Cloning things makes maintenance harder linearly. Generalizing things makes maintenance harder exponentially. Counterintuitively, generalization only makes sense on small numbers or reiterations, not the vice-versa.
I started https://wordsandbuttons.online as an experiment in zero-dependencies architecture. No third-party, no self-reference. Every page is completely independent. I was told, that as it grew, it would inevitably become impossible to maintain.
Five years passed, including a two-year pause for writing a book. I did more than half a hundred interactive tutorials and quizzes, and continue to add them when I have time. The thing simply refuses to go "too complex to maintain". All the maintenance problems I ever faced with this design were handled within minutes. If there is too much typing, I write a Python script. If not, I do the change manually, replicate it in a few pages, and go on.

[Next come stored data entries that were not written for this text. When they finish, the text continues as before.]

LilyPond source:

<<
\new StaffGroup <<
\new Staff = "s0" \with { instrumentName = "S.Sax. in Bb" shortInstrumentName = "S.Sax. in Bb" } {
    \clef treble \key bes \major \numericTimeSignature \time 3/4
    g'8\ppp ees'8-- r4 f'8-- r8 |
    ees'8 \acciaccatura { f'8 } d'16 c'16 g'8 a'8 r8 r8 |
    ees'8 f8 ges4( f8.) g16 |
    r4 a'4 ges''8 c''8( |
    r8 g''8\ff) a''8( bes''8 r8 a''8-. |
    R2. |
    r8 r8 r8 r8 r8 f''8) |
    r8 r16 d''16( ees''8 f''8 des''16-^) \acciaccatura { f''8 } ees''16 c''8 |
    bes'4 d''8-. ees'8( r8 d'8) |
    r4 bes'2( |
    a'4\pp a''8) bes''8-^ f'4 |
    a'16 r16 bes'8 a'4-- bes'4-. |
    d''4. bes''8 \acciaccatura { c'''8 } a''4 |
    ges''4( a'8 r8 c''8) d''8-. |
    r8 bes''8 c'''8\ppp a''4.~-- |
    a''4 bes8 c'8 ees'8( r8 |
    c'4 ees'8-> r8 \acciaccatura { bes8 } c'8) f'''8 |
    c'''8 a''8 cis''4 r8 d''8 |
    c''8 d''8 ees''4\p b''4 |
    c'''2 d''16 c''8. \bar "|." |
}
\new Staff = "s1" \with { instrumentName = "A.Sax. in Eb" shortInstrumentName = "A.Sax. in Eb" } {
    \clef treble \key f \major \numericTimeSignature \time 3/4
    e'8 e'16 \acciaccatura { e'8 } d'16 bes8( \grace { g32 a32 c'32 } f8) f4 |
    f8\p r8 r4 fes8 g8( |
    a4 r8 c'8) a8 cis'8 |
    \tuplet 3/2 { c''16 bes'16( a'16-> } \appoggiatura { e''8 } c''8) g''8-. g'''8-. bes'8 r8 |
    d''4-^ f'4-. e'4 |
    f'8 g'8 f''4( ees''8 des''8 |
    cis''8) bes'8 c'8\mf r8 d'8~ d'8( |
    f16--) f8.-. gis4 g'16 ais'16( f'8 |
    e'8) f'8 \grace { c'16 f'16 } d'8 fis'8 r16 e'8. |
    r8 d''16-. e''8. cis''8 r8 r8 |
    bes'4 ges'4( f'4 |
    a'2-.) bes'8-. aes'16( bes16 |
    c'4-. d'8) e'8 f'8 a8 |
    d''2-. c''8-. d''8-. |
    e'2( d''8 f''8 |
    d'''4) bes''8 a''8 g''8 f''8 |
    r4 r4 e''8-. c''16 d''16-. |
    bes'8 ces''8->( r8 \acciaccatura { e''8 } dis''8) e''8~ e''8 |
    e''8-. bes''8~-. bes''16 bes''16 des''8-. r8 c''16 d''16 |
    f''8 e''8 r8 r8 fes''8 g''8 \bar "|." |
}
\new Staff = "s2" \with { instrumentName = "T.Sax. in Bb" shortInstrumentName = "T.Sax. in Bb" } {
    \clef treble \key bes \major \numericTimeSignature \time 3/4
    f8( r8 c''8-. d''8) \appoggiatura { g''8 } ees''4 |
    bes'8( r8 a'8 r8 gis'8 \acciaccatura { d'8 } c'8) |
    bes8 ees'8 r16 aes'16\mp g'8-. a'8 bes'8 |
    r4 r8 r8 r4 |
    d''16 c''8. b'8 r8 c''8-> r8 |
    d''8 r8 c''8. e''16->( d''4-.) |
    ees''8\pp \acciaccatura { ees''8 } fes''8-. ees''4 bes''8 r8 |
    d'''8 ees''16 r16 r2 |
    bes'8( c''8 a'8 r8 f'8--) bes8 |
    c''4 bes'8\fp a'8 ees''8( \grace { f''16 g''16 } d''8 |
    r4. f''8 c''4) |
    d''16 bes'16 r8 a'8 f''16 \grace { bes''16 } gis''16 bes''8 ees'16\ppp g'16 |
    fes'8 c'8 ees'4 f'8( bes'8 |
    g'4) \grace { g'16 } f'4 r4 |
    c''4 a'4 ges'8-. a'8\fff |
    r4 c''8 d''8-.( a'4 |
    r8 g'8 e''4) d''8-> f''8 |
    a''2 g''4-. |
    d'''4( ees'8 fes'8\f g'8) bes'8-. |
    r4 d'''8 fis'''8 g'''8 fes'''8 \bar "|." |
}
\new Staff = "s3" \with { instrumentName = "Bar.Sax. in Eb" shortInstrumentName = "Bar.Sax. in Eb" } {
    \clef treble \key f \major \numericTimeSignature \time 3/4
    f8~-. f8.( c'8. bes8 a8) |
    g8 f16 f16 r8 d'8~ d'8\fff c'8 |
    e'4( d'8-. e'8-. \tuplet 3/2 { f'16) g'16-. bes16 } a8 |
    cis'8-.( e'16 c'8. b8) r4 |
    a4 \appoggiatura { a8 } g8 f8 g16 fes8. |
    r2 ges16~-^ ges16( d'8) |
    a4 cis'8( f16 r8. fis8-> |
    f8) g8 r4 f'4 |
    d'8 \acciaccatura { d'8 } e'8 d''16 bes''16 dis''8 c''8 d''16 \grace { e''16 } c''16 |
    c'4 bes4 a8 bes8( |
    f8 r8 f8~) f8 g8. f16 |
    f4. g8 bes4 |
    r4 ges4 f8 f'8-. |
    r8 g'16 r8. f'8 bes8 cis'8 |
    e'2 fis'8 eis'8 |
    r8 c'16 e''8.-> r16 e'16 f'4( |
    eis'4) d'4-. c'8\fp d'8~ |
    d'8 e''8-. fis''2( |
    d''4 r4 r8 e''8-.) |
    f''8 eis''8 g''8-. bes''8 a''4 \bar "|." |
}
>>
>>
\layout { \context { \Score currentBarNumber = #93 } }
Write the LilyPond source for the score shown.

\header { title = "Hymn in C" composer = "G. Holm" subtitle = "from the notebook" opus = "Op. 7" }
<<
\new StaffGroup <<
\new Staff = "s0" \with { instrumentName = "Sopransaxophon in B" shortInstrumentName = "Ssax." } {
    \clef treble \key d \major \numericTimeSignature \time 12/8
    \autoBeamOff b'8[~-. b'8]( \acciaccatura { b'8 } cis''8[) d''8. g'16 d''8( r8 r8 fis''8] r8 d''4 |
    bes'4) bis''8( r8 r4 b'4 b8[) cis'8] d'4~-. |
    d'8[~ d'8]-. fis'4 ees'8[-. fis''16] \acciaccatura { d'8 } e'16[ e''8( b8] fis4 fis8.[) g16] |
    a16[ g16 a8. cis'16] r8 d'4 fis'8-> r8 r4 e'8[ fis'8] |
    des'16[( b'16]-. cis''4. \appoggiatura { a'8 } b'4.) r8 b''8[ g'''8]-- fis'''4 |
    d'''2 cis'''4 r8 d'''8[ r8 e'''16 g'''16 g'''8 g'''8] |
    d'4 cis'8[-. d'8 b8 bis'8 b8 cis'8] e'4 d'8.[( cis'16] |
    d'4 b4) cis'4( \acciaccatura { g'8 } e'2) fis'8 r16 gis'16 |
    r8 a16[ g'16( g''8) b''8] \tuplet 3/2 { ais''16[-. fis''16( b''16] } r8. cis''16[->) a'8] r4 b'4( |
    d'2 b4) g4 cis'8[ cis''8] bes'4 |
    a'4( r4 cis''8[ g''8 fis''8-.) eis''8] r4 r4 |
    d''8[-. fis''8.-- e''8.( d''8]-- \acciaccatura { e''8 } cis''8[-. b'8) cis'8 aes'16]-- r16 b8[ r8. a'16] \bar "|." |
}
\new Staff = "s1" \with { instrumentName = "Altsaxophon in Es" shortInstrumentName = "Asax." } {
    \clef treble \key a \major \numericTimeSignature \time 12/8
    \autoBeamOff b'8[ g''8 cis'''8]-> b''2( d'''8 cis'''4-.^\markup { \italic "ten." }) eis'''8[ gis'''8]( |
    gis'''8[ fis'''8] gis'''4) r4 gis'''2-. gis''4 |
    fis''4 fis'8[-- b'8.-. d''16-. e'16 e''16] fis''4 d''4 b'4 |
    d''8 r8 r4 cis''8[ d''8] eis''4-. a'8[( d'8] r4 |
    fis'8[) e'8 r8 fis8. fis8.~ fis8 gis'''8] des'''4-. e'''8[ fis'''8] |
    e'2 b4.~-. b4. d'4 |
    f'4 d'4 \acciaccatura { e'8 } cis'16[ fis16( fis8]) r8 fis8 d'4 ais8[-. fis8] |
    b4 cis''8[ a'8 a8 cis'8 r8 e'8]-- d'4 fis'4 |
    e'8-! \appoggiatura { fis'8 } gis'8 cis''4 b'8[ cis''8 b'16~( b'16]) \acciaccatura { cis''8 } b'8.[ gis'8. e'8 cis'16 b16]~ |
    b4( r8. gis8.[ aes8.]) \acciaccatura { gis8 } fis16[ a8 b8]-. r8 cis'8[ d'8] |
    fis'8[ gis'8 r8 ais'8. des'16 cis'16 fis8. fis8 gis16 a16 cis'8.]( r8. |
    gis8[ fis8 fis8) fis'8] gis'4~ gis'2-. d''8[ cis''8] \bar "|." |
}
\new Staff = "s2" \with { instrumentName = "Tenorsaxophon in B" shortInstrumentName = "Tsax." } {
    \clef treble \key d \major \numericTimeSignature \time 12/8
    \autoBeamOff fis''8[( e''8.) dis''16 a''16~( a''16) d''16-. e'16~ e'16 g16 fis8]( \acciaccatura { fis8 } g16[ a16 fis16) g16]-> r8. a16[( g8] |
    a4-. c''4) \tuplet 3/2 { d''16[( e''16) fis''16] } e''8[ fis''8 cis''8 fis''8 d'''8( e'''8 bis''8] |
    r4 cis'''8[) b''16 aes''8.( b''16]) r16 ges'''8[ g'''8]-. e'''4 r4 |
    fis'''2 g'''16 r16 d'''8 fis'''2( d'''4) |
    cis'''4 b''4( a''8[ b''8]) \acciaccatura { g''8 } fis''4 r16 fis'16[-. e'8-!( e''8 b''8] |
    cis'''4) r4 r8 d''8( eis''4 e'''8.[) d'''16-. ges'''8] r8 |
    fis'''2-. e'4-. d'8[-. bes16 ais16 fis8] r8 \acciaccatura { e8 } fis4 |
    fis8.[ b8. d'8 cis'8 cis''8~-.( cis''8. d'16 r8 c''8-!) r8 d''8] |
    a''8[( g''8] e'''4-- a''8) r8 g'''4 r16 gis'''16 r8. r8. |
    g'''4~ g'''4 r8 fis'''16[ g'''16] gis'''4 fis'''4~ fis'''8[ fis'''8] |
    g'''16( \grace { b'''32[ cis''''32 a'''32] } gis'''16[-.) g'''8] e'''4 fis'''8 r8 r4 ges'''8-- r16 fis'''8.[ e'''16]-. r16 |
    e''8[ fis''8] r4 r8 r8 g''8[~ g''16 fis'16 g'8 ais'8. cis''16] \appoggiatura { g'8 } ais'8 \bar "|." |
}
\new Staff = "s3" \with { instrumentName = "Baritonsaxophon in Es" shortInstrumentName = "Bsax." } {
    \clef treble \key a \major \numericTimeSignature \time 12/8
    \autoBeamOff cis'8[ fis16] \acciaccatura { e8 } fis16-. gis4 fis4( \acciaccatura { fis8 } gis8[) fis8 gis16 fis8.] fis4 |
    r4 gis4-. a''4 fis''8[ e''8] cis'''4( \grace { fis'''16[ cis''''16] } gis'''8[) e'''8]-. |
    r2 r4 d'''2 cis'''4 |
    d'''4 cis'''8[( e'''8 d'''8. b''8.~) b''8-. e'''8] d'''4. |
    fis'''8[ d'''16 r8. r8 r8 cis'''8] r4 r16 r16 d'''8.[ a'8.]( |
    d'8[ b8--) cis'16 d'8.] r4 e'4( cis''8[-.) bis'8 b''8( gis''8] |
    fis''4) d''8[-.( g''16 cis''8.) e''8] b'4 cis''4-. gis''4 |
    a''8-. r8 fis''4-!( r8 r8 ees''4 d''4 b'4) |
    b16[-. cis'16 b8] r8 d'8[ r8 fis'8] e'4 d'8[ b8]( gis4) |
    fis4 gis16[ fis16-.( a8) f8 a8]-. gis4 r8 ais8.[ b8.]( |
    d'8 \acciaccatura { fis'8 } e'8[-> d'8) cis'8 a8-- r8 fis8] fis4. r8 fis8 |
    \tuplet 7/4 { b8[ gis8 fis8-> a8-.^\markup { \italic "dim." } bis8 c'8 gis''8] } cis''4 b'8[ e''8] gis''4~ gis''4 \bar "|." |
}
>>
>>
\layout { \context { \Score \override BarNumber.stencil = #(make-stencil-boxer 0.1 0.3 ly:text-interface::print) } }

As a free bonus, since all my pages are essentially hand-written, no dependencies = no uncontrolled growth, they are all fewer than 64 KB each. Ultra-fast to load, and I never get a "Reddit effect" since even 1000 requests a second is only 64 MB of data. It's green then tea too. I usually have a few hundred thousand visitors a year, and they barely consume enough electricity to boil a kettle of water.
I think this rule of three, like many others is just an attempt to escape well-known complexity issues by putting them under a carpet of less known complexity issues. I'm very happy to have ignored it when considering design for my site.